原文
§ §

2022年のニュースまとめと2023年向けの基本セキュリティ対策
2023年が始まったところで、去年の主要なセキュリティ・プライバシー関連ニュースを振り返ることで、今年のこれからのトレンドをより予想・理解しやすくしたいと思います。
2022年の業界ニュースには、良いもの、そうでもないものもありました。
AIを搭載したツールが主流になり、広告がテレビ画面やストリーミング・プラットフォームにバーっと戻り、トラッキング技術がますます洗練されて回避するのが難しくなるなど、新しい傾向も生まれました。
全体として、試練と苦難に満ちた忙しい年でしたが、おかげさまでAdGuardは製品開発と改善を続け、新しい年を無事に迎えることができました。
2023年にも万全を期すため、自分のデータ・個人情報を安全かつプライベートに保つための基本的なセキュリティ対策の最新版も用意しました(すぐに確認するには、この記事の下のほうまでスクロールしてください)。
では、2022年に私たちAdGuardがブログに書き、コメントしたすべての傾向・ニュースを振り返ってみたいと思います。
この記事の文章には多くのリンクがありますが、それはそれぞれの該当するAdGuardブログ記事へのリンクがほとんどですので、リンクをたどって詳しく確認したいニュースに関する記事をお読みいただけます。
Googleと他のテック大手が去年ナンバーワンの“いじわる”
私たちがテック大手についていろんな記事を書いてきた理由は、Google、Apple、Metaなどに過度にこだわっているからではなく、これらの企業による業界への影響が圧倒的で、彼らの小さな行動の一つ一つが何億人もの人々を影響するからなのです。
ビッグテックは、私たちユーザーのデータ・個人情報を広告主に売ることで莫大な利益を得ています。
個人情報で具体的にいくらくらい稼いでいるのかはこちらの記事で分析してみました。
しかし、テック大手の中でナンバーワンの大手を選ぶとしたら、それは間違い無くGoogleだろう。
去年、グーグルは「プライバシー・サンドボックス」のテストを開始した。
これは、広告をより侵襲的なものにし、ユーザーを指紋採取から保護するはずの一連の規則と基準である。
そして、これにはいくつかの健全な取り組みが含まれていますが、そのほとんどはごまかしであるとAdGuardは思っております。
そう思う理由と、これに対して私たちAdGuardが何をしようとしているのかを、ここで詳しく説明しています。
Photo: Dylan Carr/Unsplash
トラッキング(個人情報追跡)やデータ保護に関して、約束を破ってばかりの企業は信じがたいものです。
ことわざにもあるように、行動は言葉よりも雄弁を語る。
Appleの場合も、言葉は言葉だけのなのかはまだわかりません。
顧客を商品にしないと約束したことで有名なこの会社は、今、独自の広告帝国を築いています。
スマートテックのリスク
ビッグテックもあれば、文字通りスモールテック(小さな技術)もあります。

§ §

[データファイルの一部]
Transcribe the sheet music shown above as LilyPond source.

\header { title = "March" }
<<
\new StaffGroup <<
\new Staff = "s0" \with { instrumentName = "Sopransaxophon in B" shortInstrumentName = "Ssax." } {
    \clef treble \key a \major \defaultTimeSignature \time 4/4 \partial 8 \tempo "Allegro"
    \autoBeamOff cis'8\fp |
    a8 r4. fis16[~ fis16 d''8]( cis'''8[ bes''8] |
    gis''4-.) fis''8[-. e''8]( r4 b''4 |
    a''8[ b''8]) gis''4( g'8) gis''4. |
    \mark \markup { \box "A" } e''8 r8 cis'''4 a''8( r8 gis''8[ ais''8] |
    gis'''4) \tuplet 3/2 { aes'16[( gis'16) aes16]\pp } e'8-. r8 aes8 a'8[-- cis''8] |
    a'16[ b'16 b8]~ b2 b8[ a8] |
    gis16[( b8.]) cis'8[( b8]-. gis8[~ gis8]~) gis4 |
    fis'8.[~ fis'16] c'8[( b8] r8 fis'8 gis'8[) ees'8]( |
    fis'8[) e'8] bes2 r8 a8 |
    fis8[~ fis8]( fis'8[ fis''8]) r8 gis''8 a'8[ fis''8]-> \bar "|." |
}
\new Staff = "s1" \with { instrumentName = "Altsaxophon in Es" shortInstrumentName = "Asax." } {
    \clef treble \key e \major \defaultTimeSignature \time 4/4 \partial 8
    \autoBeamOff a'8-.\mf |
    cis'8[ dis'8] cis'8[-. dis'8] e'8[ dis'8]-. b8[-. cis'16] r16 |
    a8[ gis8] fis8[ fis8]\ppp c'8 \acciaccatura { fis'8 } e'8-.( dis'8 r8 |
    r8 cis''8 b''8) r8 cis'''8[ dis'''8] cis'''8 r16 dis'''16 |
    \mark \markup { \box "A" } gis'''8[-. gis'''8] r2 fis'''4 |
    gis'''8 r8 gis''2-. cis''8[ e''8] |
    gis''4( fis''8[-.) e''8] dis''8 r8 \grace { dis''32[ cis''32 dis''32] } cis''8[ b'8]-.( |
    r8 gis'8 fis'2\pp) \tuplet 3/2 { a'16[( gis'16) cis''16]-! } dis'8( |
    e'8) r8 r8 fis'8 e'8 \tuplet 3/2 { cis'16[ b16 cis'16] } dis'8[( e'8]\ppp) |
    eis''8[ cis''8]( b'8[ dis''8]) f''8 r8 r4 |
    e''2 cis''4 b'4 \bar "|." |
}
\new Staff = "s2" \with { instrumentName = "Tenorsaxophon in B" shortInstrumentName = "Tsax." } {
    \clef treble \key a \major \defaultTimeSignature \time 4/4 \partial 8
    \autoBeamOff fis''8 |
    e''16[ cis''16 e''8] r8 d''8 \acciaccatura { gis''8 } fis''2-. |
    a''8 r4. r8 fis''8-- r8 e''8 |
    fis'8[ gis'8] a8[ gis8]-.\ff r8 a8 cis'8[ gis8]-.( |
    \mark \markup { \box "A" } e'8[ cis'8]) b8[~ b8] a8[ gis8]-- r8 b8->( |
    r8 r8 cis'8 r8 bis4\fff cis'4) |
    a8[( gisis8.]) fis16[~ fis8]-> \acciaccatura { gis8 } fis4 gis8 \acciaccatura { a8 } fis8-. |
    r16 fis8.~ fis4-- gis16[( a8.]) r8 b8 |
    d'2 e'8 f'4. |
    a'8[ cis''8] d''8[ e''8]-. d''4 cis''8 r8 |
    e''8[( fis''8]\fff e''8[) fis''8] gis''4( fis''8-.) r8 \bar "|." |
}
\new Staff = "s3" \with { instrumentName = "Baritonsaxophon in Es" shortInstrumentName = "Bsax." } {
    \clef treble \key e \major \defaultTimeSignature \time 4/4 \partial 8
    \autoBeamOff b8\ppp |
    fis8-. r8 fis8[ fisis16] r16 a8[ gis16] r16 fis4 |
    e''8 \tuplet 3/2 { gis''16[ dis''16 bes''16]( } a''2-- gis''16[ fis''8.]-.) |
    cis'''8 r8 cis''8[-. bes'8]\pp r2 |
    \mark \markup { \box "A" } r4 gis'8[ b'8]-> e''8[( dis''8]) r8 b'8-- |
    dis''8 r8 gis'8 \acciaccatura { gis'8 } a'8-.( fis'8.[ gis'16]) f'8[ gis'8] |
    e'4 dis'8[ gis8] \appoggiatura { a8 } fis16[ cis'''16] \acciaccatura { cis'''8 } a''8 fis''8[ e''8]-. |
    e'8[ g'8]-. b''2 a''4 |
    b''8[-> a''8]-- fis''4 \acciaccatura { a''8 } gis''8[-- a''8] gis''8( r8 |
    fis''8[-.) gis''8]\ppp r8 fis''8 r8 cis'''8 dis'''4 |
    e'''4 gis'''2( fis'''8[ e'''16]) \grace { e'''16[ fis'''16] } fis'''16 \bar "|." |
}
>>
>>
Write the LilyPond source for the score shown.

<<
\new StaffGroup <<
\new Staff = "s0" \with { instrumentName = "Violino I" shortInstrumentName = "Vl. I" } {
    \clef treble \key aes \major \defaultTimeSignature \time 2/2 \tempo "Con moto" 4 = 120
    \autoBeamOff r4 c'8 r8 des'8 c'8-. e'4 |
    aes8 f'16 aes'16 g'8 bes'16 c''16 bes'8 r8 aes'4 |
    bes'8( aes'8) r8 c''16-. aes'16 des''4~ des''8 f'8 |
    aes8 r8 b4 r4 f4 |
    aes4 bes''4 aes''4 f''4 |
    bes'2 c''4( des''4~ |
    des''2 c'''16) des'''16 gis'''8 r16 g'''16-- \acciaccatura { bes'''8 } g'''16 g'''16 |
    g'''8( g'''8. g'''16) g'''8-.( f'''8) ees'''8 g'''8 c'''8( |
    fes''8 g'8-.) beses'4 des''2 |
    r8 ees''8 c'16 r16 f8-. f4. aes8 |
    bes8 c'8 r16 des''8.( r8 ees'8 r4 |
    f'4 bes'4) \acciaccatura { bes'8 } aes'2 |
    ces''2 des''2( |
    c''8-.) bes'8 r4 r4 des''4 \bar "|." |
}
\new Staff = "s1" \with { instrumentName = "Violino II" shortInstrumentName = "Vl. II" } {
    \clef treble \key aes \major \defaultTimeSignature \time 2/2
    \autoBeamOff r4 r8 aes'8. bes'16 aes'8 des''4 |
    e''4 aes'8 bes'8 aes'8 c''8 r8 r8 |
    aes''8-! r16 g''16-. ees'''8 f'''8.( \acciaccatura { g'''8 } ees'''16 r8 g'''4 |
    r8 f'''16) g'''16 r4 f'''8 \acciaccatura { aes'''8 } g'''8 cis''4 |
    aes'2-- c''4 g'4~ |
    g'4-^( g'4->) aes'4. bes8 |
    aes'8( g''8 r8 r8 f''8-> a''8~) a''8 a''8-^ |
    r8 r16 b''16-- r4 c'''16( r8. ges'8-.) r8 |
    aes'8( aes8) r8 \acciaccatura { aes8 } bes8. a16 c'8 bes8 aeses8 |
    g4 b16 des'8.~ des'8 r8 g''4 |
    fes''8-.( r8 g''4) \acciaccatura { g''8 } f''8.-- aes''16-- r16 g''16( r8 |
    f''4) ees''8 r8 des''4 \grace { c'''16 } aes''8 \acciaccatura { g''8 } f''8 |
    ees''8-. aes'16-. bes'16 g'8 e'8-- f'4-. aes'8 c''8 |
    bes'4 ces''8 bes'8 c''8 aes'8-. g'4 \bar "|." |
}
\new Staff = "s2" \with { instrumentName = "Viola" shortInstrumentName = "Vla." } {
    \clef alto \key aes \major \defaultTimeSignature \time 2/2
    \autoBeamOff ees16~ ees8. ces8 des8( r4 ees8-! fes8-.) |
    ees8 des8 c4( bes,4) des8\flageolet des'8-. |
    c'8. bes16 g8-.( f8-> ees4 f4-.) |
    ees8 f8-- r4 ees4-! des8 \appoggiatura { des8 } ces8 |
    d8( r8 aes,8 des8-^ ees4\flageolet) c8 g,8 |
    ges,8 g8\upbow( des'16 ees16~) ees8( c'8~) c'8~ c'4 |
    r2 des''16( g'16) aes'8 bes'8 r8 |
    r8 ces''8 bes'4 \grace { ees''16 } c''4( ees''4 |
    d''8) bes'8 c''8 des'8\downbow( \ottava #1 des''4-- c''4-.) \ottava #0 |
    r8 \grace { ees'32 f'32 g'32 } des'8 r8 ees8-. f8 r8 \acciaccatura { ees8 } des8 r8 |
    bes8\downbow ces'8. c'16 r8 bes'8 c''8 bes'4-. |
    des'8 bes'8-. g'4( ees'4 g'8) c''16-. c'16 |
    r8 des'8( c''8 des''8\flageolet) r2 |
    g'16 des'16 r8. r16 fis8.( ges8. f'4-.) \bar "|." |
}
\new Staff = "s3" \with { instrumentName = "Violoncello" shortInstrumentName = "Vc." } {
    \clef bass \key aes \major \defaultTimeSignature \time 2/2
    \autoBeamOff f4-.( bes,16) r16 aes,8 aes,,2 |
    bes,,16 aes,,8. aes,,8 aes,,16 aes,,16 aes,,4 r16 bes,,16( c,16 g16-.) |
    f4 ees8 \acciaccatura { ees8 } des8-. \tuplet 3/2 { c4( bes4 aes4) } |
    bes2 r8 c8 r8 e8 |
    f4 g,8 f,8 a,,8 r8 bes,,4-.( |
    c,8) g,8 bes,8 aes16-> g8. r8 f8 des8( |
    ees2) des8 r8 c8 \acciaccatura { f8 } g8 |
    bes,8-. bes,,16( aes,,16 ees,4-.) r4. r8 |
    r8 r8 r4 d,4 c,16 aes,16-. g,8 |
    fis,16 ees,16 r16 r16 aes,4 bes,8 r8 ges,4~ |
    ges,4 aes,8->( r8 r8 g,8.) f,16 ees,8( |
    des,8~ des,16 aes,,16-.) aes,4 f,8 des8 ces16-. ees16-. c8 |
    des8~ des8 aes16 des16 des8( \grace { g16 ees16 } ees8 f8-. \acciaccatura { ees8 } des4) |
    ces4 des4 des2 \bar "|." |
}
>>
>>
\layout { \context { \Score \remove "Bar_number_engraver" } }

§ §

演習問題
1) 原文において、2022年に新しく生まれた傾向として挙げられているものをすべて列挙してください。
2) 文字列「appoggiatura」を含む行をすべて集め、そのまま書き写してください。大文字と小文字は区別されます。

解答
1)
- AIを搭載したツールが主流になったこと
- 広告がテレビ画面やストリーミング・プラットフォームに戻ったこと
- トラッキング技術がますます洗練されて回避が難しくなったこと

2)
    e'4 dis'8[ gis8] \appoggiatura { a8 } fis16[ cis'''16] \acciaccatura { cis'''8 } a''8 fis''8[ e''8]-. |
    ees8 f8-- r4 ees4-! des8 \appoggiatura { des8 } ces8 |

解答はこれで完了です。